Это оказалось последним нашим свиданием. Через день Настю увезли за сорок верст в деревню к тетке. И я вдруг увидел, как пусто разоренное Давыдово. Голые стены дома глянули на меня холодно и отчужденно…
6
…— Вы невозможны, мой друг. Снова просите взаймы… Давно ли вы продали табакерку?
— Деньги существуют, чтобы их тратить, милая Натали, это сказано еще у Маркса, если не ошибаюсь… А потом впереди всеобщая кувырк-коллегия… Чего ради скопидомничать? И да здравствует этот самый пир во время чумы, как говорится… у кого бишь?
Пожурив меня за легкомыслие и мотовство, Наталья Сергеевна выдает мне все же сколько-то денег. Я, осчастливленный, исчезаю.
По вечерам в длинную, тесно заставленную мебелью комнату, где приютились Наталья и Анна Сергеевна, сестры-девицы из соседней с Давыдовом усадьбы, перебравшиеся в Москву с уцелевшими «остатками крушения» — шкатулкой с фамильными драгоценностями и столовым серебром, — в эту комнату, прозванную «гарсоньеркой», приходят друзья: молодежь, по большей части отпрыски выставленных из усадеб родителей. Тут — складчина, непринужденная болтовня, выступления доморощенных талантов, а иногда и настоящих цыган, флирт за чаем, разлитым в музейные чашки, или за рюмкой вина, смесь богемных нравов с поврежденными старорежимными манерами.
Гости — все народ недоучившийся. Но это никого особенно не тревожит, потому что задумываться над будущим не принято, как считается дурным тоном жаловаться на обнищание, интересоваться серьезными материями и замечать поношенную одежду.
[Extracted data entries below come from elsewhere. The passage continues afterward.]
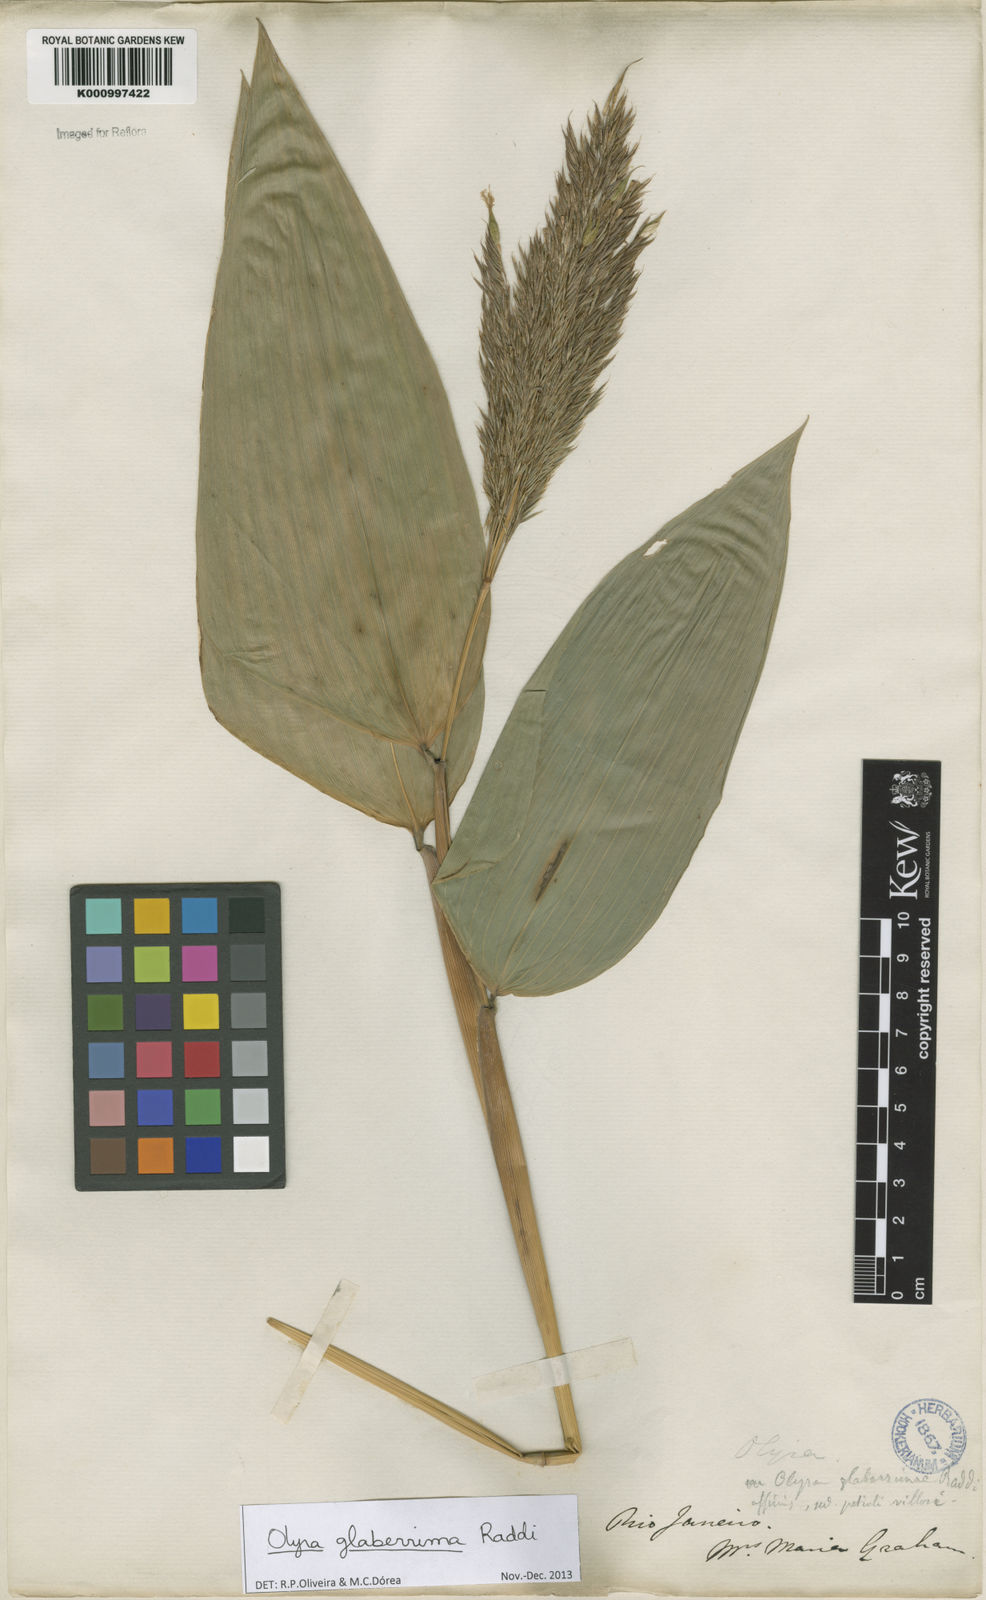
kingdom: Plantae
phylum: Tracheophyta
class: Liliopsida
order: Poales
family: Poaceae
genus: Olyra
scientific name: Olyra glaberrima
В ходу крылатое изречение Людовика XV: «После меня хоть потоп!», элегически сентиментальные воспоминания о венценосцах, сожаления об утраченной «красоте» жизни. Само собой, изгнаны всякие политические суждения и прогнозы: «Мы лояльны, мы все очень лояльны!»
Живут эти приятнейшие люди, спуская все, что осталось и котируется из наследия предков, случайными заработками, мечтают попасть переводчиками к иностранцам. Главным образом из-за посылок «АРА»[12] с какао и шоколадом, заграничных отрезов и башмаков, но отчасти и потому, что это сообразуется с духом горделивого и независимого лозунга не работать «avec les bolcheviks». Правда, на эту тему в стенах гарсоньерки — молчок! Но про себя кое-кто еще тешится своей «принципиальностью».
Однако жить зажмуриваясь, эстетствуя и отгораживаясь от действительности, играть в золотую молодежь становится все труднее — реальность перемен и времени берут свое. Кое-кто уже пристроился у большевиков, втягивается в нормальную жизнь после встряски, выбившей на много лет из колеи. Те, кто еще не у дел, хотели бы сделаться совслужащими или студентами с перспективами и обеспеченным будущим, но боятся: «Ах, ах, надо заполнять анкеты, а у меня тетка фрейлина…»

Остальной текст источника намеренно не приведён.